Wśród innowacji właściwych wypada rozróżnić dwie szczególnie znaczące z metodologicznego punktu widzenia odmiany: innowację alternatywną i radykalną. Ta pierwsza stanowi pewną propozycję wprowadzenia czegoś nowego i pożytecznego, albo też jest ofertą jakiegoś korzystnego rozwiązania, ale jednocześnie przy jej podjęciu traci się coś innego, równie ważnego, co było mocną stroną dotychczasowego układu [“coś za coś”]. W swojej istocie każda innowacja jest alternatywna i konkurencyjna wobec rozwiązań tradycyjnych i dotychczasowych. W tym jednak przypadku chodzi o wyważenie na ile proponowana zmiana jest dobrem mającym przewagę nad dobrem dotychczas uzyskiwanym i uznawanym. Więcej, chodzi o to, aby dobro już istniejące i dobro wprowadzane zostało zidentyfikowane, określone i ujawnione, aby wybór zmiany był w pełni świadomy i racjonalny. Innowacja alternatywna chroni potencjalnych innowatorów przed pochopnością w decyzjach i ryzykiem porażki wypływającej z niewiedzy o walorach i niedostatkach oferty.

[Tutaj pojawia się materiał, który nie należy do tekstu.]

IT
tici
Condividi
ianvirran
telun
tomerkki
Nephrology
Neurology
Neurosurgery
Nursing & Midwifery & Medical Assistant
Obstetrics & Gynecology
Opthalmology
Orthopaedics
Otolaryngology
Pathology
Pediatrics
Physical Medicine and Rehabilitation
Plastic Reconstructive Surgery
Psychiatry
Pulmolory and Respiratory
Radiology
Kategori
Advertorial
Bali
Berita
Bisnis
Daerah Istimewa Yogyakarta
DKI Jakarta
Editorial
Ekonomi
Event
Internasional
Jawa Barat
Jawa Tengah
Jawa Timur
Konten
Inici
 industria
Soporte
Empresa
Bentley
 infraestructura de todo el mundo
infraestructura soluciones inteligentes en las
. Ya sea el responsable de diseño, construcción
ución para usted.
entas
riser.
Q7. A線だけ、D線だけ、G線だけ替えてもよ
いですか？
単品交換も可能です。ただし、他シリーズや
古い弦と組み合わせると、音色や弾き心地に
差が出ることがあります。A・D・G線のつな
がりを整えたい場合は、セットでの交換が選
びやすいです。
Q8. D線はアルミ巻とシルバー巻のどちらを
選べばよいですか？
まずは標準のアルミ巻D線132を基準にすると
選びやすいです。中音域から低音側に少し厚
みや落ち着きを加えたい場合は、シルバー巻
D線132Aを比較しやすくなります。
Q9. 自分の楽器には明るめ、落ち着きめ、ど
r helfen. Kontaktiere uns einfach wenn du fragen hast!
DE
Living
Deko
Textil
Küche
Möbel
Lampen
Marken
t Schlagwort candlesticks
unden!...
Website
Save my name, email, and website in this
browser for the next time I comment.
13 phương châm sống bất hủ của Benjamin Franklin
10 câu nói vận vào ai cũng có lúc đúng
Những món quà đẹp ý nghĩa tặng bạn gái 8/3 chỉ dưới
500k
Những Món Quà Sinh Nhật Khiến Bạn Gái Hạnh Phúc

Nie wprowadza się bowiem innowacji dla niej samej [bo taka panuje moda, bo jest wyrazem nowoczesności, ułatwienia itp.]. Ma ona sens tylko wówczas, gdy diagnoza wskazuje na potrzebę i możliwość jej zastosowania, gdy staje się środkiem prowadzącym do celu, jakim jest większe dobro.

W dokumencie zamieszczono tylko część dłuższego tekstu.